▸ Problem to solve:
Reproduce, word for word, the part of the blog post on Congress and classified briefings that starts with "Step 4: The" and goes on through "you stop listening.".

▸ Text section:
═══

Tuesday, September 24, 2013

Zombie Alert! (How Government Secrecy Seduces Congress to Support War)

Rep. Thomas Massie
I saw Rep. Thomas Massie (R, KY) on TV last night and he gave a convincing explanation of why Congress always ends up supporting the President's wars.

During a segment on the Campaign for Liberty Conference on the Russian news channel RT -- the irony of which I will address in some future blog post! -- they showed a clip of Massie explaining how it works:
Step 1: Members of Congress get constituent input telling urging them to vote against war.

Step 2: The member lets it be known that s/he is a "no" or "leaning no."

More on Congressional
zombies and permawar
Step 3: The administration pulls them into a classified briefing.

Step 4: The member turns into a zombie and votes the way the administration wants.

The Ellsberg Connection

This dovetails closely with the description provided by the heroic whistleblower Daniel Ellsberg in the film The Most Dangerous Man in America. In the film, Ellsberg recounts his advice to Henry Kissinger, when Kissinger first went to work at the Nixon White House. Ellsberg hold him that he would be receiving classified briefings, and that a four-step process would ensue:
First, he would feel exhilaration -- to have access to all this "inside" information.

Second, he would feel foolish -- realizing how little he had known all along.

Third, he would begin to view everyone else as fools -- because they don't have the classified briefings.

Fourth, you stop listening.
It was startling to me to hear this at the exact moment the Syria debate was going on, and the administration was starting its arm-twisting in Congress.  For instance, on September 5, I listened to Sen. Diane Feinstein (D, CA) speaking to the press, and explaining that, yes, her constituents were "overwhelmingly negative" about military intervention in Syria, but "they don't know what I know; they haven't heard what I heard" -- i.e. they didn't have the inside scoop that she had because of classified briefings.

Even members of Congress who are critical of the Administration and highly analytic don't seem to fully grasp that it's not enough for the sharing of information to stop with Congress. Take, for instance, the New York Times op-ed "On Syria Vote, Trust, But Verify" by Rep. Alan Grayson (D, FL): his demand for full disclosure is valid ("We have reached the point where the classified information system prevents even trusted members of Congress, who have security clearances, from learning essential facts, and then inhibits them from discussing and debating what they do know. And this extends to matters of war and peace, money and blood. The 'security state' is drowning in its own phlegm.") but he gives the impression that it's enough that he and other members of Congress are fully briefed ("I need to know all the facts").

═══

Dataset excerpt
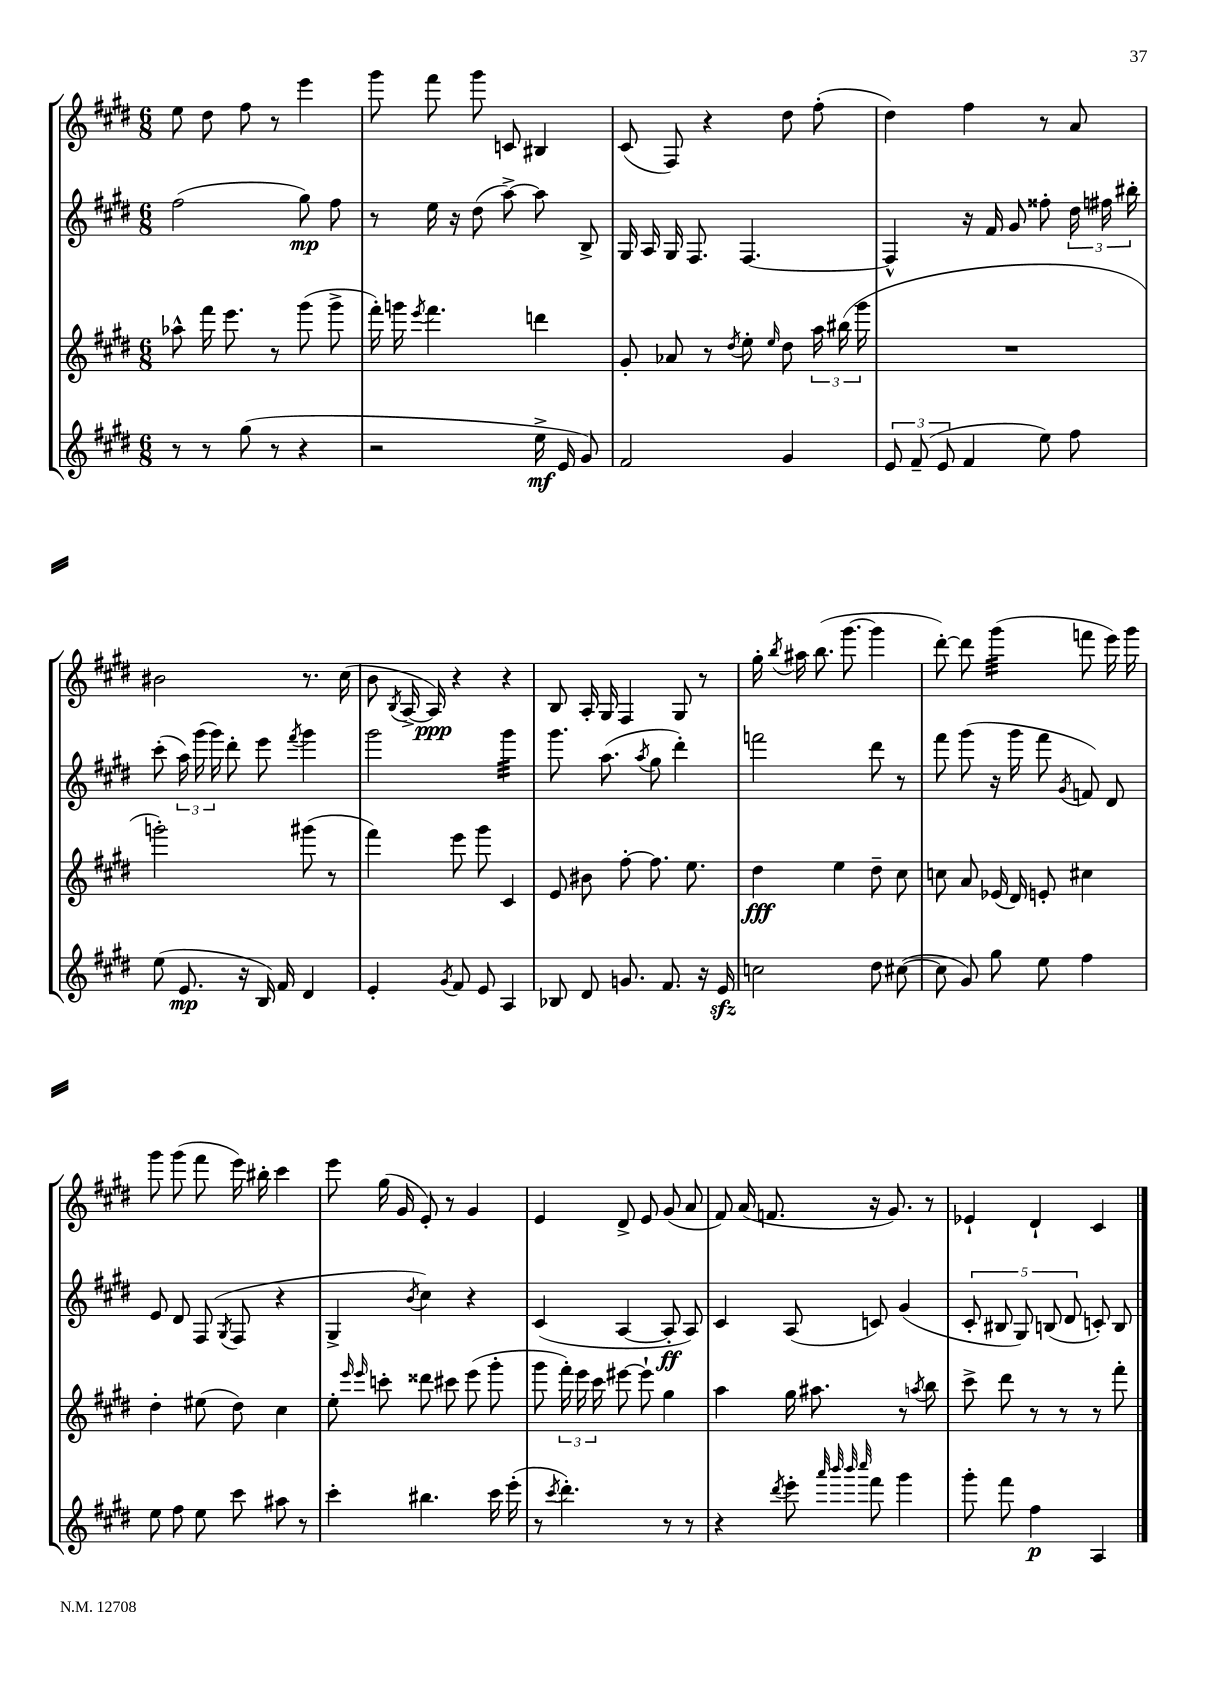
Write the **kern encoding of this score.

**kern	**kern	**kern	**kern
*staff4	*staff3	*staff2	*staff1
*clefG2	*clefG2	*clefG2	*clefG2
*k[f#c#g#d#]	*k[f#c#g#d#]	*k[f#c#g#d#]	*k[f#c#g#d#]
*M6/8	*M6/8	*M6/8	*M6/8
8r	8aa-^^	(2ff#	8ee
8r	16fff#	.	8dd#
.	8.eee	.	.
(8gg#	.	.	8ff#
8r	8r	.	8r
4r	(8ggg#	8gg#)	4eee
.	8ggg#^	8ff#	.
=	=	=	=
2r	16fff#')	8r	8ggg#
.	16ggg	.	.
.	8qeee	.	.
.	4.fff#	16ee	8fff#
.	.	16r	.
.	.	(8dd#	8ggg#
.	.	[8aa^)	8c
16ee^	4ddd	8aa]	4B#
16e	.	.	.
8g#)	.	8B^	.
=	=	=	=
2f#	8g#'	16G#	(8c#
.	.	16A	.
.	8a-	16G#	8F#)
.	.	8.F#	.
.	8r	.	4r
.	8qdd#	.	.
.	8ee'	[4.F#	.
.	16qqee	.	.
4g#	8dd#	.	8dd#
.	24aa	.	(8ff#'
.	(24bb#	.	.
.	24ggg#	.	.
=	=	=	=
12e	2.r	4F#^^]	4dd#)
(12f#~	.	.	.
12e	.	.	.
4f#	.	16r	4ff#
.	.	16f#	.
.	.	8g#	.
8ee)	.	8ff##'	8r
8ff#	.	24dd#	8a
.	.	24ff#	.
.	.	24bb#'	.
=	=	=	=
(8ee	2ggg')	(8ccc#'	2b#
8.e	.	24aa)	.
.	.	(24ggg#	.
.	.	24ggg#)	.
.	.	8ddd#'	.
16r	.	.	.
16B)	.	8eee	.
16f#	.	.	.
.	.	8qfff#	.
4d#	(8ggg#	4ggg#	8.r
.	8r	.	.
.	.	.	(16cc#
=	=	=	=
4e'	4fff#)	2ggg#	8b
.	.	.	8qB
.	.	.	[16A^
.	.	.	16A])
8qg#	.	.	.
8f#	8eee	.	4r
8e	8ggg#	.	.
4A	4c#	4ggg#	4r
=	=	=	=
8B-	8e	8.ggg#	8B
8d#	8b#	.	16A'
.	.	(8.aa	16G#
8.g	[8ff#'	.	4F#
.	.	8qaa	.
.	8.ff#]	8gg#	.
8.f#	.	.	.
.	.	4ddd#')	8G#
.	8.ee	.	.
16r	.	.	8r
16e	.	.	.
=	=	=	=
2cc	4dd#	2fff	16gg#'
.	.	.	8qbb
.	.	.	16aa#
.	.	.	(8.bb
.	4ee	.	.
.	.	.	[8.ggg#
8dd#	8dd#~	8ddd#	4ggg#]
([8cc#	8cc#	8r	.
=	=	=	=
8cc#]	8cc	8fff#	[8ddd#')
8g#)	8a	(8ggg#	8ddd#]
8gg#	(16e-	16r	(4ggg#
.	16d#)	16ggg#	.
8ee	8e'	8fff#	.
.	.	8qg#	.
4ff#	4cc#	8f)	8fff
.	.	8d#	16eee)
.	.	.	16ggg#
=	=	=	=
8ee	4dd#'	8e	8ggg#
8ff#	.	8d#	(8ggg#
8ee	(8ee#	(8F#	8fff#
.	.	8qG#	.
8ccc#	8dd#)	8F#	16eee)
.	.	.	16bb#'
8aa#	4cc#	4r	4ccc#
8r	.	.	.
=	=	=	=
4ccc#'	8ee'	4G#^	8eee
.	16qqeee	.	.
.	16qqeee	.	.
.	8ccc'	.	(16gg#
.	.	.	16g#
.	.	8qb	.
4.bb#	8ddd##	4cc#)	8e')
.	8ccc#	.	8r
.	(8eee	4r	4g#
16ccc#	8ggg#'	.	.
(16eee'	.	.	.
=	=	=	=
8r	8ggg#	(4c#	4e
8qccc#	.	.	.
4.ddd#')	24fff#')	.	.
.	24eee	.	.
.	24ccc#	.	.
.	[8eee#	[4A	8d#^
.	8eee#`]	.	8e
8r	4gg#	8A']	(8g#
8r	.	8A)	8a
=	=	=	=
4r	4aa	4c#	8f#)
.	.	.	(16a
.	.	.	8.f
8qddd#	.	.	.
8eee'	16gg#	(8A	.
.	8.aa#	.	.
32qqaaa	.	.	.
32qqbbb	.	.	.
32qqbbb	.	.	.
32qqcccc#	.	.	.
8fff#	.	8c)	16r
.	.	.	8.g#)
4ggg#	8r	(4g#	.
.	8qaa	.	.
.	8bb	.	8r
=	=	=	=
8ggg#'	8ccc#^	10c#'	4e-`
.	.	10B#	.
8fff#	8ddd#	.	.
.	.	10G#)	.
4ff#	8r	.	4d#`
.	.	(10B	.
.	8r	.	.
.	.	10d#	.
4A	8r	8c')	4c#
.	8fff#'	8B	.
==	==	==	==
*-	*-	*-	*-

═══

▸ The response:
Step 4: The member turns into a zombie and votes the way the administration wants.

The Ellsberg Connection

This dovetails closely with the description provided by the heroic whistleblower Daniel Ellsberg in the film The Most Dangerous Man in America. In the film, Ellsberg recounts his advice to Henry Kissinger, when Kissinger first went to work at the Nixon White House. Ellsberg hold him that he would be receiving classified briefings, and that a four-step process would ensue:
First, he would feel exhilaration -- to have access to all this "inside" information.

Second, he would feel foolish -- realizing how little he had known all along.

Third, he would begin to view everyone else as fools -- because they don't have the classified briefings.

Fourth, you stop listening.